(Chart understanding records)
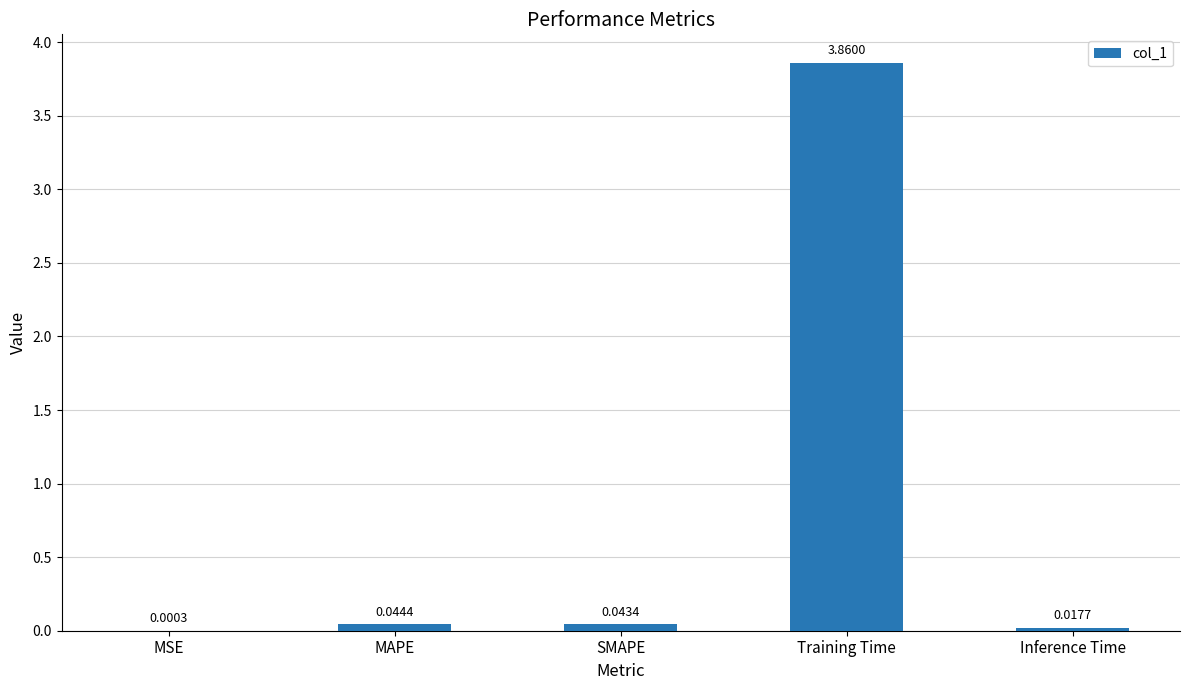

Are the bars horizontal?

No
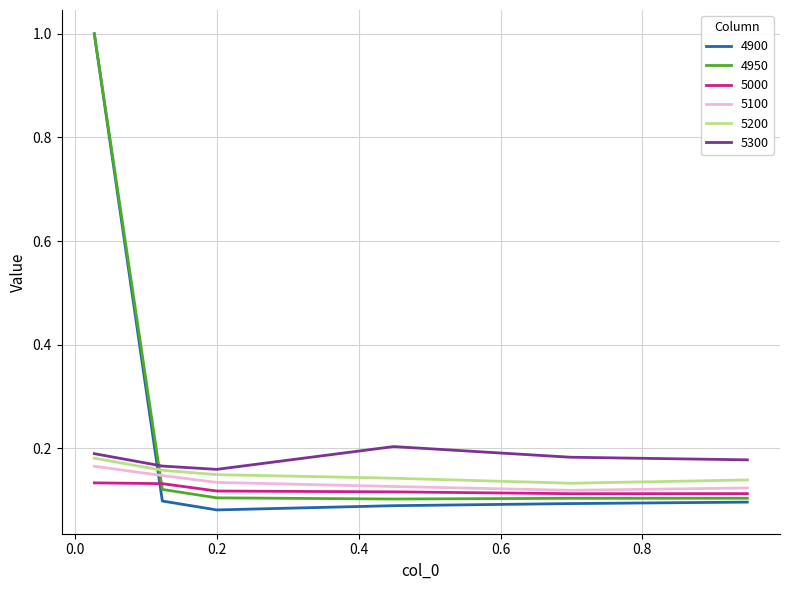

True or false: 5200 and 5000 intersect in this chart.

False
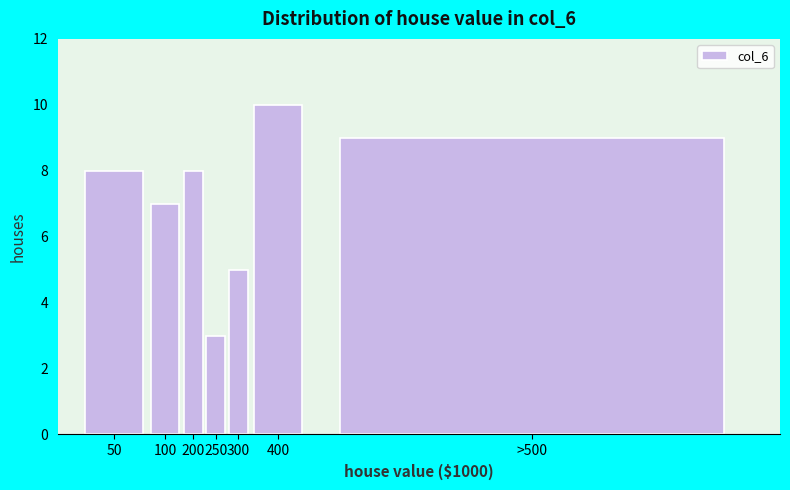

Reading left to right, transcribe all the data shown in this chart.

50=8	100=7	200=8	250=3	300=5	400=10	>500=9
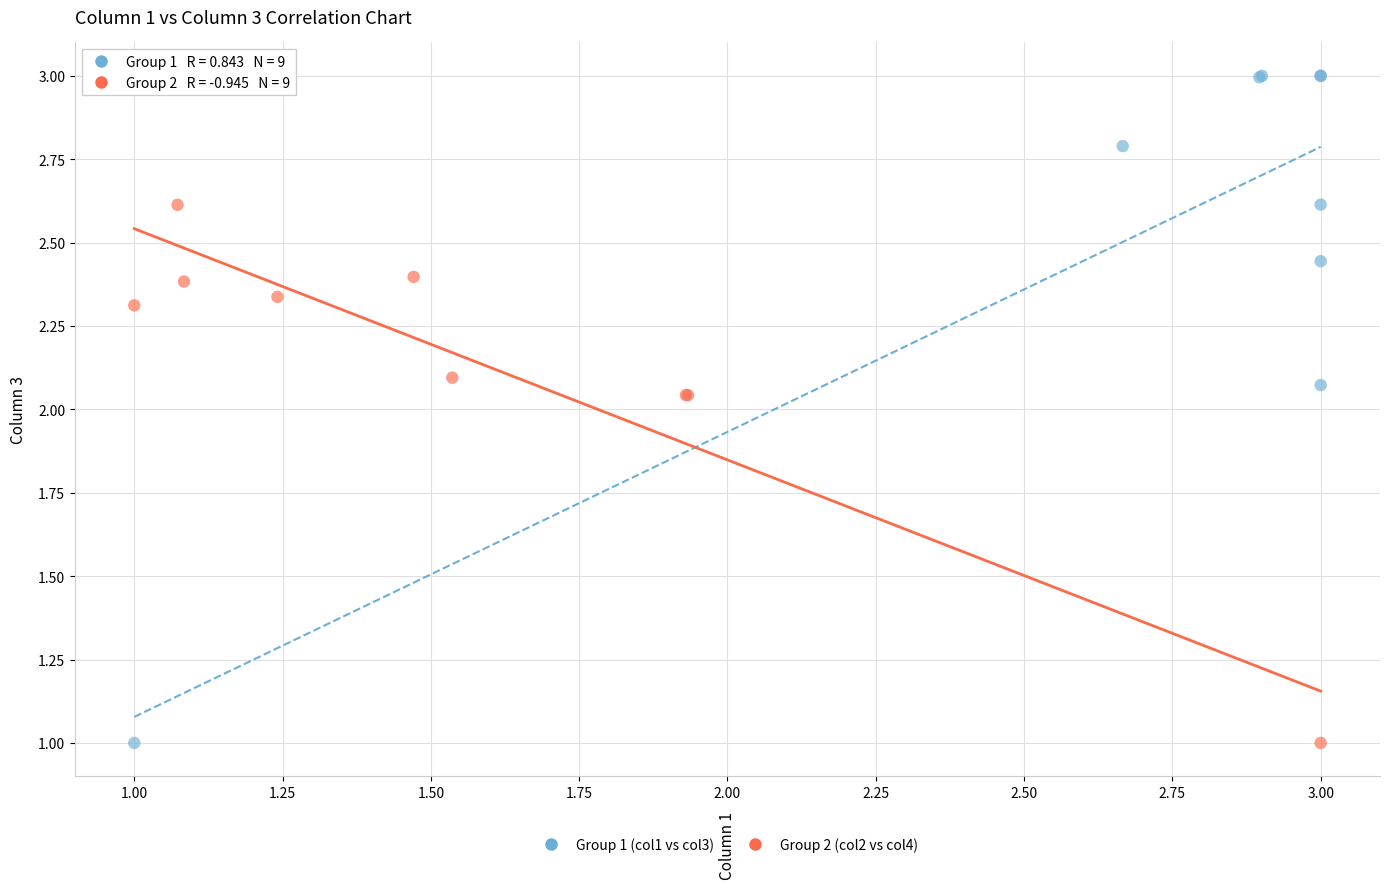

Which series reaches the maximum Y coordinate?

Group 1 (col1 vs col3)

=== Work to be completed ===
Rewrite the records above, substituting "graph" for every occurrence of "chart" and keeping everything else unchanged. Leave the pictures out.

=== Answer to this exercise ===
Are the bars horizontal?

No

True or false: 5200 and 5000 intersect in this graph.

False

Reading left to right, transcribe all the data shown in this graph.

50=8	100=7	200=8	250=3	300=5	400=10	>500=9

Which series reaches the maximum Y coordinate?

Group 1 (col1 vs col3)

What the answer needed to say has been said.